Simulated Fay-Herriot Normal Data — data

A simulated dataset for 100 regencies under the Fay-Herriot Normal small-area model. Used as the running example throughout the package documentation and vignettes. The simulation is engineered so that the canonical Fay-Herriot fit (hbm(..., sampling_variance = "D")) converges with default brms / Stan settings – no divergent transitions, no manual tuning required.

Usage

data_fhnorm

Format

A data frame with 100 rows and 9 variables:

y: Direct (survey) estimator of the area mean.
D: Sampling variance of the direct estimator (KNOWN from the survey design; treat as input, not as a parameter).
x1, x2, x3: Auxiliary covariates at the area level, simulated from $\mathcal{N}(0, 1)$.
theta_true: True area-level latent value $\theta_i$.
u: True area-level random effect $u_i$.
regency: Regency identifier ("regency_001" through "regency_100") used as the IID random-effect grouping variable. Use with re = ~ (1 | regency) or area_var = "regency".
province: Province identifier ("province_01" through "province_05") – 20 regencies per province.
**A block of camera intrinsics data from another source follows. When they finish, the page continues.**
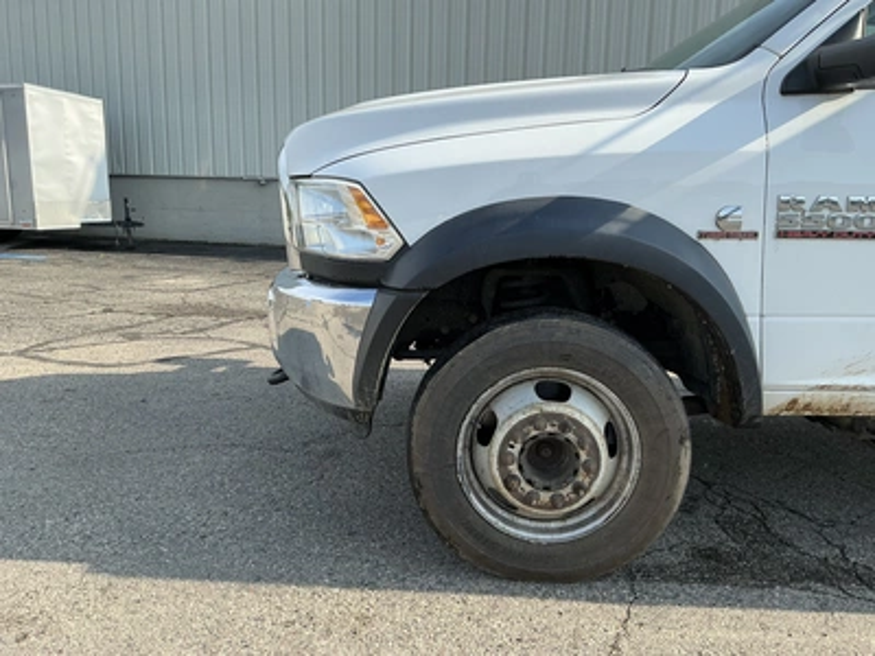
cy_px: 328
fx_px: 708
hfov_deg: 63.4
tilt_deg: -9.3
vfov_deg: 49.7
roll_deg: +0.0
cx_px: 438
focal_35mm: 28
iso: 25
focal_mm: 3
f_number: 1.8
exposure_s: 1/883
Used as the spatial random-effect grouping variable for CAR / SAR / BYM2 examples; also serves as the higher level in the hierarchical-area example area_var = c("province", "regency").

Source

Simulated. Reproducible script in data-raw/data_fhnorm.R.

Details

Generative model. For each regency $i = 1, \ldots, 100$, $$ y_i = \theta_i + \varepsilon_i, \quad \varepsilon_i \sim \mathcal{N}(0, D_i) $$ $$ \theta_i = 10 + 0.8 \, x_{1i} - 0.5 \, x_{2i} + 0.3 \, x_{3i} + u_i, \quad u_i \sim \mathcal{N}(0, \sigma_u^2) $$ with auxiliary covariates $x_j \sim \mathcal{N}(0, 1)$ (already standardised), area RE SD $\sigma_u = 1$, and known sampling variances $D_i \sim \mathrm{Gamma}(\mathrm{shape} = 4, \mathrm{rate} = 4)$ – a realistic spread ($\approx [0.2, 3.0]$) that mirrors varying sample sizes across regencies.

Important: pass D as the sampling variance. In any fit on this dataset, supply sampling_variance = "D"; otherwise the residual $\sigma$ and the area-RE $\sigma_u$ compete to explain the same variance, producing weak identifiability and divergent transitions.